FRAGMENTO PARA LEER —
Sociedad civil y sentido común: el triunfo del nacional-populismo

La izquierda argentina bajo el kirchnerato se ha puesto a toda máquina a ocupar estos espacios educativos y mediáticos y a inculcar estos valores antiliberales y antirrepublicanos. Todos los sectores afines han cerrado filas en este objetivo y dejado sus históricas diferencias de lado. En estas tareas tienen, hay que admitirlo, un grado alto de éxito.
Por Pablo Díaz de Brito

Vale la pena ponerse mentalmente en el escenario nacional de enero de 2012. Supongamos, de manera del todo gratuita, que la economía no estará por entonces tan mal como se teme. ¿Cuál sería en ese escenario optimista el legado K? Me temo que será peor que el que dejaría una mera crisis económica: la hegemonía cultural de la sociedad civil, o de muy buena parte de ella, por la izquierda castro-chavista-peronista.

PREGUNTAS POR RESPONDER —
1. ¿Qué adjetivos calificativos aparecen en el párrafo del artículo sobre el nacional-populismo que empieza con "La izquierda argentina bajo el kirchnerato"? Enuméralos todos en el orden en que figuran.
2. Retoma el artículo sobre el nacional-populismo a partir de su última oración y escribe cómo podría seguir.

LÍNEAS EXTRAÍDAS —
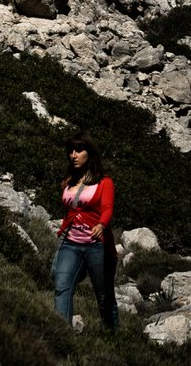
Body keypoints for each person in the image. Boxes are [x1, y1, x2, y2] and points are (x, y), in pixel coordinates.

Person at [52, 134, 119, 331]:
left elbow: (107, 208)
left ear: (89, 154)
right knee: (61, 286)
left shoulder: (104, 182)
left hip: (98, 246)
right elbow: (70, 211)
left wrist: (101, 225)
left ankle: (112, 334)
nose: (73, 155)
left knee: (104, 295)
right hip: (71, 243)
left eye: (79, 150)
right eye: (71, 151)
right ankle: (62, 333)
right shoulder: (68, 182)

RESPUESTAS POR TAREA —
1. argentina, educativos, mediáticos, antiliberales, antirrepublicanos, afines, históricas, alto

2.
Esta izquierda nacional-populista ya tiene el control de buena parte del aparato cultural y educativo superior, básicamente las universidades estatales, desde mucho antes de la era K, y desde esta, suma los medios de comunicación estatal y algunos cuantos privados. Pero ahora está ocupando como nunca antes la educación media y primaria con su discurso simplista, emotivo y contagioso.

Esta retórica, balanceada mixtura de peronismo e historiografía de izquierda nacionalista, tiene unos atributos emocionales que la hacen contagiosa y por lo tanto difícil de replicar. A diferencia del marxismo culto, el de Marx y su larga lista de herederos académicos, esta gente no tiene reparos en practicar el populismo más frontal. Y este hace sinergia con mecanismos difíciles de contrarrestar con la argumentación meramente racional.

Si se le dice desde la autoridad de la cátedra a un chico de 14 años que su país es víctima de un sistema internacional injusto, que si hay pobres es por exclusiva culpa de ese sistema perverso que se llama capitalismo internacional, se está haciendo educación en el sentido más profundo del término. O sea, no transfiriendo meros conocimientos sino inculcando valores. Que esos valores sean erróneos y nos conduzcan al fracaso perdurable como sociedad no quita que sean efectivamente educativos.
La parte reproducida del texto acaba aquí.